Only the Cabinet Office are insisting that all bidders on their framework have an anti-slavery policy, regardless of size.

Last year, my client pushed back when an NHS trust insisted he send his senior management team to them for two days in the middle of a working week to take their EDI course. It wasn’t enough to have your own EDI policy. No, the client – in this case, an NHS trust – wanted to make sure your team had been indoctrinated with its ideological beliefs. The sheer hubris here is astonishing, but most staggering is how removed from the reality of commercial life you have to be to expect a small business to send three of its top people on a training course, half way across the country in the middle of a working week. Six man days, travel, hotel, the impact of them being out of the company. It’s essentially a whole week’s production, business development and administration down the drain to massage the egos of an NHS Trust leadership team who are probably chasing a gold star from Stonewall or similar.
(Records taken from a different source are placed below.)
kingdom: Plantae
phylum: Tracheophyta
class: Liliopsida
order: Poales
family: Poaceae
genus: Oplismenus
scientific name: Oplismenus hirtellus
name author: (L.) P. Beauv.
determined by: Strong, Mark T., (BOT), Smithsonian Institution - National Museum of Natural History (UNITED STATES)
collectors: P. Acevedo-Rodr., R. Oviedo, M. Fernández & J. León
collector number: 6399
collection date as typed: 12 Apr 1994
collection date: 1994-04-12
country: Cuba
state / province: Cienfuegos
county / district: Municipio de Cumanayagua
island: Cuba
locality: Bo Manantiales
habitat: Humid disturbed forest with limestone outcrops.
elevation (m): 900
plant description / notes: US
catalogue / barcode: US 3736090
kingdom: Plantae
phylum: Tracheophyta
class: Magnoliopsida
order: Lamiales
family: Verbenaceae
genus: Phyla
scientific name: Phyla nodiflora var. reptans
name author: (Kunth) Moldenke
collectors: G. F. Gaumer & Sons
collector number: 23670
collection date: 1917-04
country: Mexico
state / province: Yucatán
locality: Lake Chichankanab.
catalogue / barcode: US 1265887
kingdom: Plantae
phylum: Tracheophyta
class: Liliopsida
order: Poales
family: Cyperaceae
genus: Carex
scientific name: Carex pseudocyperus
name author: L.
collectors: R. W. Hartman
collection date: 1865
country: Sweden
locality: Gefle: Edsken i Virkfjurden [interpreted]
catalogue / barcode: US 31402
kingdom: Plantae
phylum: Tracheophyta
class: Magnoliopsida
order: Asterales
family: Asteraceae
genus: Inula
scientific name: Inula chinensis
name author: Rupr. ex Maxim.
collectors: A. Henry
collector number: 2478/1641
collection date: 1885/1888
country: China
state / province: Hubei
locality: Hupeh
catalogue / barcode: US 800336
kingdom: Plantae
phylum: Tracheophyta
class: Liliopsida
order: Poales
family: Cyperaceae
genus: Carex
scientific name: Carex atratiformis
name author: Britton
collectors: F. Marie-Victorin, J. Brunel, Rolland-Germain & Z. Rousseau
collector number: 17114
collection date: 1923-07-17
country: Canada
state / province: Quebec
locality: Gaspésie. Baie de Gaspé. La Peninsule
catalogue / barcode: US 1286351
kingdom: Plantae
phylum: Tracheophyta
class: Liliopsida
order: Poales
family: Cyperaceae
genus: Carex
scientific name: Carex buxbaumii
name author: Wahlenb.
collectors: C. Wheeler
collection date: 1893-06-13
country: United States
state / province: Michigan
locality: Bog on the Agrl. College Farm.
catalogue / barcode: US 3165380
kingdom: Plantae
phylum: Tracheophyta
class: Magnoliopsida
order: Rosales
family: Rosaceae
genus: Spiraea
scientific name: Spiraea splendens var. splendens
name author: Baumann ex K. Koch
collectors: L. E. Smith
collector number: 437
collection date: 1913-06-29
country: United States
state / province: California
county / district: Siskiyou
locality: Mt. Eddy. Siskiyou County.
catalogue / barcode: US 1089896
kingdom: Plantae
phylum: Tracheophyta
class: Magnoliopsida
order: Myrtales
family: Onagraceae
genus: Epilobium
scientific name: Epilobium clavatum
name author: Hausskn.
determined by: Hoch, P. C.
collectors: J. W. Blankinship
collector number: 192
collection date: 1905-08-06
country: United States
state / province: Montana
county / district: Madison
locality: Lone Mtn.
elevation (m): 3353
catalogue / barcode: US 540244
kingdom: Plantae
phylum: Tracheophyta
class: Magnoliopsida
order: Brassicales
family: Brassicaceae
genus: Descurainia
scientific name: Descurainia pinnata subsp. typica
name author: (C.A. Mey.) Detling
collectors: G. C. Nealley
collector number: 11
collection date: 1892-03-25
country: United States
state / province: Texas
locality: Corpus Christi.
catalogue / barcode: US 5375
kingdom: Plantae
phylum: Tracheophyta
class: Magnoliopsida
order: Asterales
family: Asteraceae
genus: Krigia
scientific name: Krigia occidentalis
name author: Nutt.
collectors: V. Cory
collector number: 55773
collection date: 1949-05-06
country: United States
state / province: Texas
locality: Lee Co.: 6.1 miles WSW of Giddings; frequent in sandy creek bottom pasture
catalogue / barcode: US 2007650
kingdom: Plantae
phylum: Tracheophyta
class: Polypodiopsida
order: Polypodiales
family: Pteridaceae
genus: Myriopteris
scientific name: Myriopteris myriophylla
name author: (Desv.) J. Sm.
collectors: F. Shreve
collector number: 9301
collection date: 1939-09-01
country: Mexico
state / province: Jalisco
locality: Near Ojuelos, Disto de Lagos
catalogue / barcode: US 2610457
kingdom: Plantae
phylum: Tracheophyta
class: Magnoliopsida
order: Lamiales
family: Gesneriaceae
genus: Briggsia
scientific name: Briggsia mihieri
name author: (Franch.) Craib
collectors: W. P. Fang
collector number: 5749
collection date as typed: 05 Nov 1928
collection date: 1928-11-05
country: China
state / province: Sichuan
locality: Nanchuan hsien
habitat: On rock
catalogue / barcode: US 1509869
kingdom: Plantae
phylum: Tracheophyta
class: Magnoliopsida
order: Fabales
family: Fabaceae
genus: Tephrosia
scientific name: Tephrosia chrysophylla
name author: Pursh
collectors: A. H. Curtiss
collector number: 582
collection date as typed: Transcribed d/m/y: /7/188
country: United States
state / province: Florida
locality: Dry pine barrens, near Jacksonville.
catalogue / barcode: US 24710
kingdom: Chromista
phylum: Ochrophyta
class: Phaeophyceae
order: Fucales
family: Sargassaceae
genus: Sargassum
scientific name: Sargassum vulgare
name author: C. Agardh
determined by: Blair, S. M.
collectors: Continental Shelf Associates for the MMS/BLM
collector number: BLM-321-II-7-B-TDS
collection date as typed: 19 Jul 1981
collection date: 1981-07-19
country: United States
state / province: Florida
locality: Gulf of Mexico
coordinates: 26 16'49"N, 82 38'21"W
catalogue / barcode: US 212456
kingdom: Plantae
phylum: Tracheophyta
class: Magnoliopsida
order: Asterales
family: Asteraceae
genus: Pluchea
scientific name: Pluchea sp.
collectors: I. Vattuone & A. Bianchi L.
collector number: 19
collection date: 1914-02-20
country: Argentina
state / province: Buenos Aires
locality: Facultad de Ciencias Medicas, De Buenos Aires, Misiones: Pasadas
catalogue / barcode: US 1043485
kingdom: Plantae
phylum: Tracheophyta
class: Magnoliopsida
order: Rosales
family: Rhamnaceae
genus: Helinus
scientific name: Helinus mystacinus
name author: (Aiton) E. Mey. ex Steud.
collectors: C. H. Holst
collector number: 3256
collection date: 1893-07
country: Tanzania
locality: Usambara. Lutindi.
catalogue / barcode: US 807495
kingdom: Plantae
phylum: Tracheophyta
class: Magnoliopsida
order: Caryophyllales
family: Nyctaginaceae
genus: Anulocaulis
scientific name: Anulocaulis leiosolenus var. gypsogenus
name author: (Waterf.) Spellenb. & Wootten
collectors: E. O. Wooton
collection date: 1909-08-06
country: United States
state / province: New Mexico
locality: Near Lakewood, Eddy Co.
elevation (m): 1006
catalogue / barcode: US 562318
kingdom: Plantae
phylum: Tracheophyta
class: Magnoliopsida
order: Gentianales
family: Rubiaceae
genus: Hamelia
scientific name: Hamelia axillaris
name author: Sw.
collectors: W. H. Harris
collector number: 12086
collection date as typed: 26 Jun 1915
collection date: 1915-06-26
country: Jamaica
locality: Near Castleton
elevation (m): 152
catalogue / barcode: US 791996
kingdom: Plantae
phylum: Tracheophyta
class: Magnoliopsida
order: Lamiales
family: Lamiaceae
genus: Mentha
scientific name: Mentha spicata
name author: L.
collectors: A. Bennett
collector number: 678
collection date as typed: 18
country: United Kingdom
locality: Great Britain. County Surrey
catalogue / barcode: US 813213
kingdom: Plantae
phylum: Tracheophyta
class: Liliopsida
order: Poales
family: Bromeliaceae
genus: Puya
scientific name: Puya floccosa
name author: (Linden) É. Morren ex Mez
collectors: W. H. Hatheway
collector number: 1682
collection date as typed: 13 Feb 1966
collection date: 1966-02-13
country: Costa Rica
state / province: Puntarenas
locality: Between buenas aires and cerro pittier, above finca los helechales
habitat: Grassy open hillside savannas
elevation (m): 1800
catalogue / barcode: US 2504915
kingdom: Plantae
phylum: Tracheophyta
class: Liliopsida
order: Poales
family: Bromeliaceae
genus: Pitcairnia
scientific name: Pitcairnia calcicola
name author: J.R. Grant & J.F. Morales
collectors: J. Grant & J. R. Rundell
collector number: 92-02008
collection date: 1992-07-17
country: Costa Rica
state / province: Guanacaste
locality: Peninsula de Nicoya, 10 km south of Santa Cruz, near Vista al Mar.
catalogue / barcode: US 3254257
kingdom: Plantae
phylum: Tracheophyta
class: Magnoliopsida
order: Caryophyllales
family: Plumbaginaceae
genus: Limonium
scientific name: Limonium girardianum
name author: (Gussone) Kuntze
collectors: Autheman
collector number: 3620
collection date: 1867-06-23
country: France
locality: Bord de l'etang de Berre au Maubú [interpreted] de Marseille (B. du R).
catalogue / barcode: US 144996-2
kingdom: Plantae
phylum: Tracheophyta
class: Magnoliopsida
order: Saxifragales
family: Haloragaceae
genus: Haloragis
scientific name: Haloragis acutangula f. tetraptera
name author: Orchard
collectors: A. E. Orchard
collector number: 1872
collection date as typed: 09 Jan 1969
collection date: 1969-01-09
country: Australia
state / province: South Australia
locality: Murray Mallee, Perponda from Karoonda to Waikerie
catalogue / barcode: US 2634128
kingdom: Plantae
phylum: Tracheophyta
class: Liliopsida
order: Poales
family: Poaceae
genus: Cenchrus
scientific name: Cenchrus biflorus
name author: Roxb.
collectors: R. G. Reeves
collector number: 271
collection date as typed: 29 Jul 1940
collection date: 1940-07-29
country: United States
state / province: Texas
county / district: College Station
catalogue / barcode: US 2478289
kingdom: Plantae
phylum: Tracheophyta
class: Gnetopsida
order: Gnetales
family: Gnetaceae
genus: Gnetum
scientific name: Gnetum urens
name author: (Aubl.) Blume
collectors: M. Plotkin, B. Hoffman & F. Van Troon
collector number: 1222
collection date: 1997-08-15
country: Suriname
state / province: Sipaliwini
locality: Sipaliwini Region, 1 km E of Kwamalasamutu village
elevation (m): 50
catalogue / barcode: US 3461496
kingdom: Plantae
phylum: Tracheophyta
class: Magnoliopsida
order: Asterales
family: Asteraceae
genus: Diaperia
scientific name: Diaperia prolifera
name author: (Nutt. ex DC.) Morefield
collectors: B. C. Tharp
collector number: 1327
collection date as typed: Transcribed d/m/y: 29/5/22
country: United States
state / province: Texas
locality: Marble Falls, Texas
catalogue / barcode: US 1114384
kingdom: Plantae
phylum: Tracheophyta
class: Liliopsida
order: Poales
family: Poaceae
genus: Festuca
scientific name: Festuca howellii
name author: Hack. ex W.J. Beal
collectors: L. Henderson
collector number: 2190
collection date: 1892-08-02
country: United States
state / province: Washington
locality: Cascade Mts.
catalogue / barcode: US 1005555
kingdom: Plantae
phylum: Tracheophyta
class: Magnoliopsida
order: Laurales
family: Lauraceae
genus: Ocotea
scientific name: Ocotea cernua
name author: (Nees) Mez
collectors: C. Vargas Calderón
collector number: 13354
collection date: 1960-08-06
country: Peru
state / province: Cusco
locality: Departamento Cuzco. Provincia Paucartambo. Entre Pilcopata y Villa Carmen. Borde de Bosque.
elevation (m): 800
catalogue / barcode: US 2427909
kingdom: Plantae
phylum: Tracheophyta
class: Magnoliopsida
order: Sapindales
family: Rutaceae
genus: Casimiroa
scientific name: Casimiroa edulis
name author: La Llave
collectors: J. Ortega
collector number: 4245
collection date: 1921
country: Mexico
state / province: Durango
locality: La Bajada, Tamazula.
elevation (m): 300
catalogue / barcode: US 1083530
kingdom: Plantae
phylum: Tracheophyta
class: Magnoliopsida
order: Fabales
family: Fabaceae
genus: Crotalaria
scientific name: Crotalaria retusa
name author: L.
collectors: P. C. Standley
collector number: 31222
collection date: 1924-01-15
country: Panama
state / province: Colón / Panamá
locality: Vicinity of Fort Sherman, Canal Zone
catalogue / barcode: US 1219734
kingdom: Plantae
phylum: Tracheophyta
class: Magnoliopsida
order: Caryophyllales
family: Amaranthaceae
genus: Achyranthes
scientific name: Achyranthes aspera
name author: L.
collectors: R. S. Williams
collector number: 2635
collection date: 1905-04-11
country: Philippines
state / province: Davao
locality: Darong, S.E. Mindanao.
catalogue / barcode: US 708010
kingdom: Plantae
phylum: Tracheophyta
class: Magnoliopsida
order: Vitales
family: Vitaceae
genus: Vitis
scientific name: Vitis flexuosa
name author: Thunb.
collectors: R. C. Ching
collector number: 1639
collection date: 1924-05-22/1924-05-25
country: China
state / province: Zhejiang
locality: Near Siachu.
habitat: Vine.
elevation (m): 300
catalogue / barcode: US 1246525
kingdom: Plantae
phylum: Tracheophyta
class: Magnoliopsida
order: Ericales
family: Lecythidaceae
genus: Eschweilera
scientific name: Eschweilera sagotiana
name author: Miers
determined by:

And don’t for one minute think that you can get away with simply adding the training costs to the bill. This comes out of your pocket.

The final straw for my client was when the framework managers demanded an involved and detailed Net Zero strategy demonstrating how his business planned to become Net Zero over the next five years. This had to include figures, business plans, supplier choices, etc. He put his foot down and said no. He demonstrated how much it would cost him to produce such a document: over £20k in either his company’s time or, more likely, external consultancy fees, i.e., you pay a bunch of recent university graduates to write the documents for you.

So, he’s withdrawn from the framework, leaving it to large corporations who have departments whose only role is to churn out such policies and who have teams in their sales departments who are specifically there to win bids on frameworks.

My question for Ms. Rayner and others in the Government is this: “How do you expect small businesses to compete when you load them with so much red tape that it places them at a significant disadvantage to corporations?”

I won’t hold my breath for an answer because Labour have already stated that they intend to make EDI training and policies mandatory in Public Sector procurement. So at a time when the FTSE100 and 250 are pulling back on EDI, at a time when across the world, and in the USA, we are seeing employers dump DEI/EDI and U turn on the politicisation of the workplace, the UK Government is doubling down.

And what about my client? Well, NHS Trusts are so far not obliged to buy through the Cabinet Office Frameworks. They tend to though because it makes life a bit easier, but if you have a product or service they require they can buy it directly from you, it just involves a bit more work. Yes, they usually demand the same paperwork from you, but at least you can sit down with a human being and explain why you won’t be producing it and they can then decide whether they still want your product enough.

Cabinet Office Framework agreements are making life impossible for small to medium suppliers. Where ‘sustainable procurement’ once meant putting money back into the community by engaging with local suppliers, it now means ESG, EDI, interference, red tape and, of course, costs all of which make it very difficult for any smaller supplier to compete.

He’s now engaged with his MP but I wouldn’t hold my breath as the new government has demonstrated that it either has no interest in helping small to medium enterprises, and is following a series of policies that effectively transfers revenue from SMEs to corporate suppliers or they are so detached with the realities of running an SME in the UK in 2025 that they are making error after error.

Either way, it is yet another example of the egregious treatment SMEs are facing at the hands of the State.